Il est un peu plus de midi devant la cathédrale de Monreale, beaucoup de monde sur les terrasses, pas un chat dans le cloître; Cesare nettoie depuis quelques mois les chapiteaux de l’aile orientale, noircis et rongés par les poussières, la pluie, les ans. Il lâche son pinceau pour répondre à la première de mes questions, descend de son escabeau pour répondre à la seconde, il m’invite ensuite à une visite guidée. Les restaurations se sont succédé depuis le XIIème siècle alors que les travaux n’étaient pas encore terminés; beaucoup d’entre elles ont été oubliées, pas celles de la fin du XIXème (achevées en 1884): les auteurs les ont signalées par l’usage de matériaux distincts des originaux – qui sont d’ailleurs pour l’essentiel des réemplois de monuments de l’Antiquité.

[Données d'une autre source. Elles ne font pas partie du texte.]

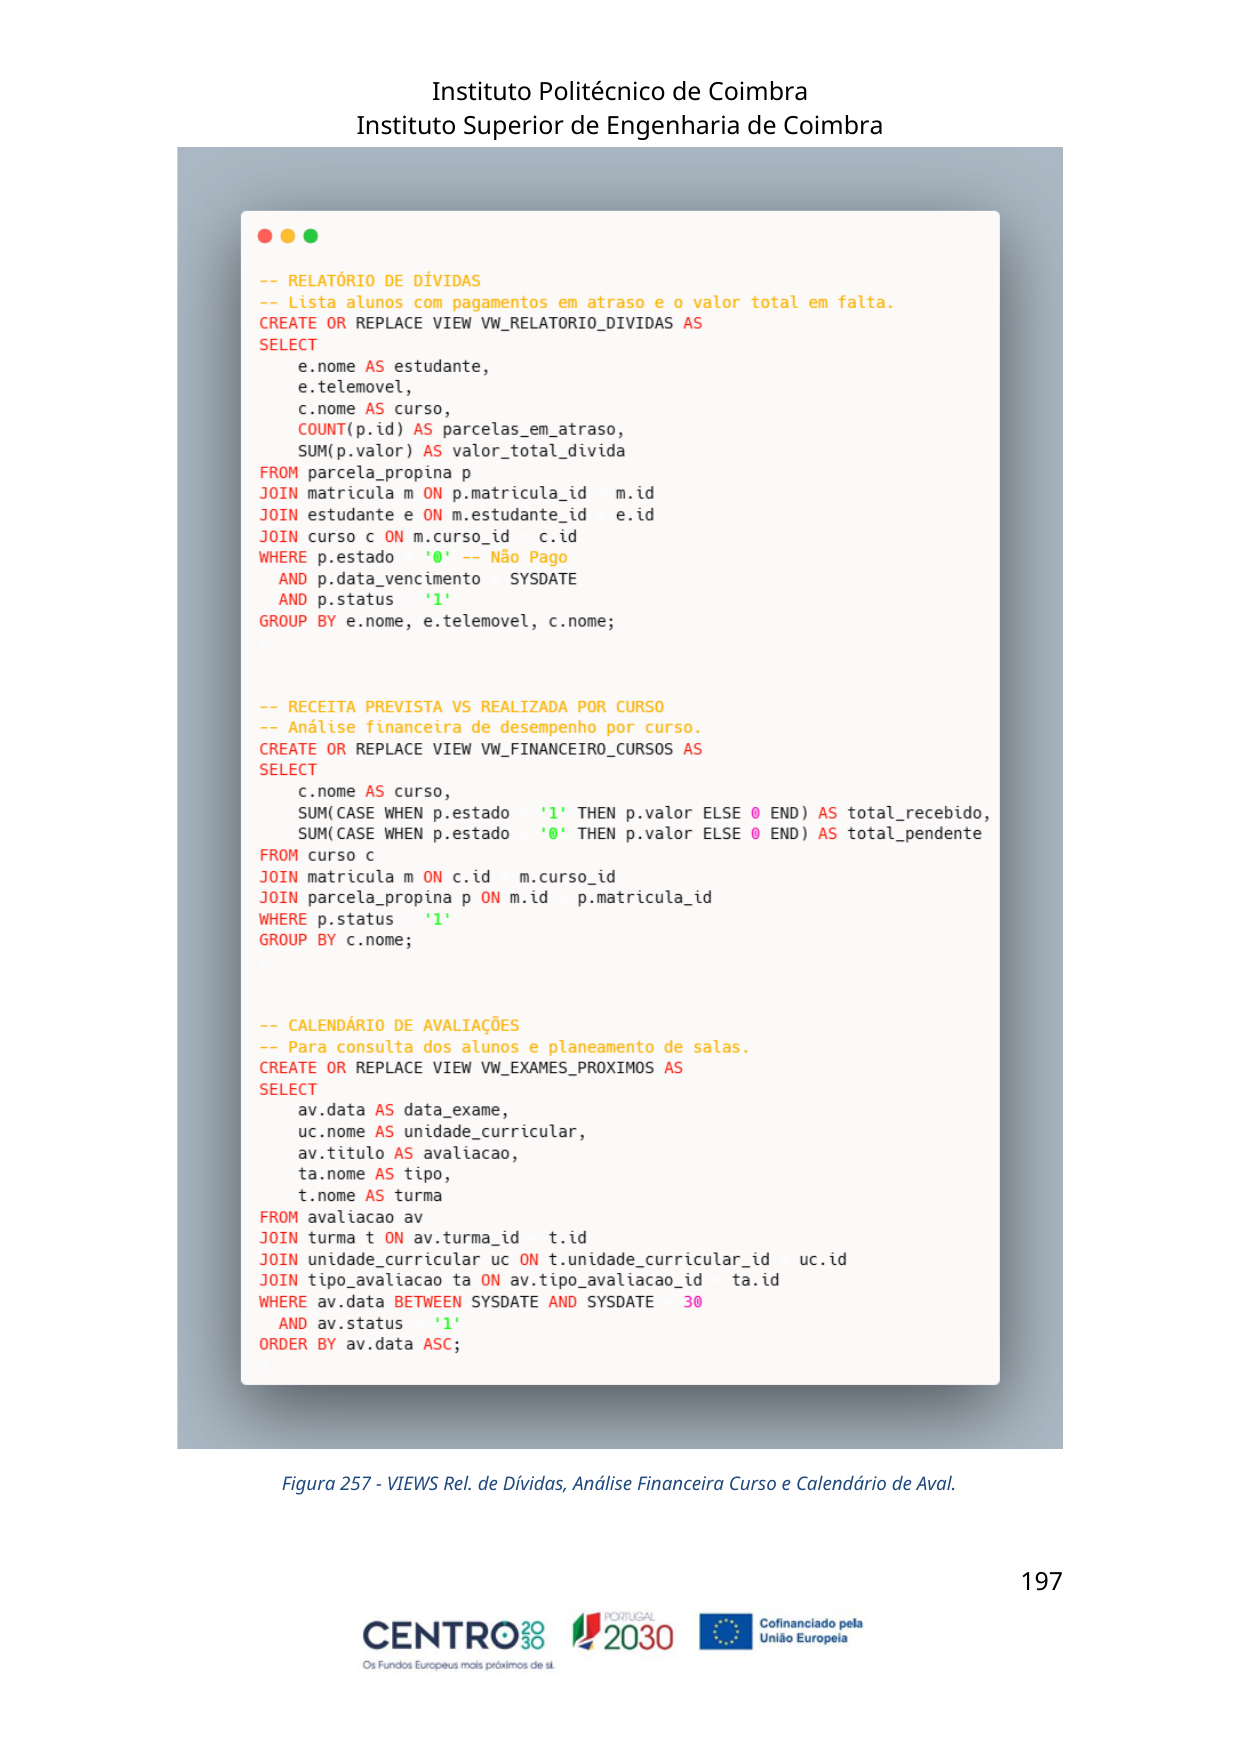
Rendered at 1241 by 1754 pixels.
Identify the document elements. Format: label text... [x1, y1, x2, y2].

D’autres interventions me seraient demeurées invisibles sans les indications de Cesare, notamment celles qui ont permis de sécuriser certains éléments que les violences de deux guerres ont affaiblis ou mis en miettes; des colonnettes ont été remplacées ou déplacées si bien que l’alternance des colonnettes nues et des colonnettes incrustées de mosaïques n’est plus systématique. Le faux voisine avec le vrai, l’origine se perd dans l’avenir et on s’y fait, même que quelque chose se remet à l’endroit et rend une épaisseur à ce qui ne tenait qu’à un fil.
Cesare me fait voir les arcades qui faisaient alterner le noir et le blanc, il n’en reste plus rien; il me raconte comment les cinquante-six colonnettes de l’aile orientale du cloître avaient la fâcheuse tendance à s’incliner et à entraîner l’ensemble du cloître vers l’est; les ingénieurs ont décidé, pour que celui-ci échappe au pire, à déplacer les socles d’une quinzaine de centimètres, ramenant le tout à la verticale, mais avec le désagrément que ces socles débordent du muret sur lequel ils sont assis. L’opération a eu pour effet malheureux, en outre, que certaines colonnettes de l’aile occidentale menacent désormais de se briser.
Celles qui assurent l’équilibre aux quatre angles du cloître, mise à part l’une de celles qui entourent la fontaine de Jouvence, sont les plus belles, presque transparentes, et croquantes comme des sablés bretons – le temps y est évidemment pour quelque chose -, il ne me déplairait pas de tenir aujourd’hui un de ces biscuits dans ma poche.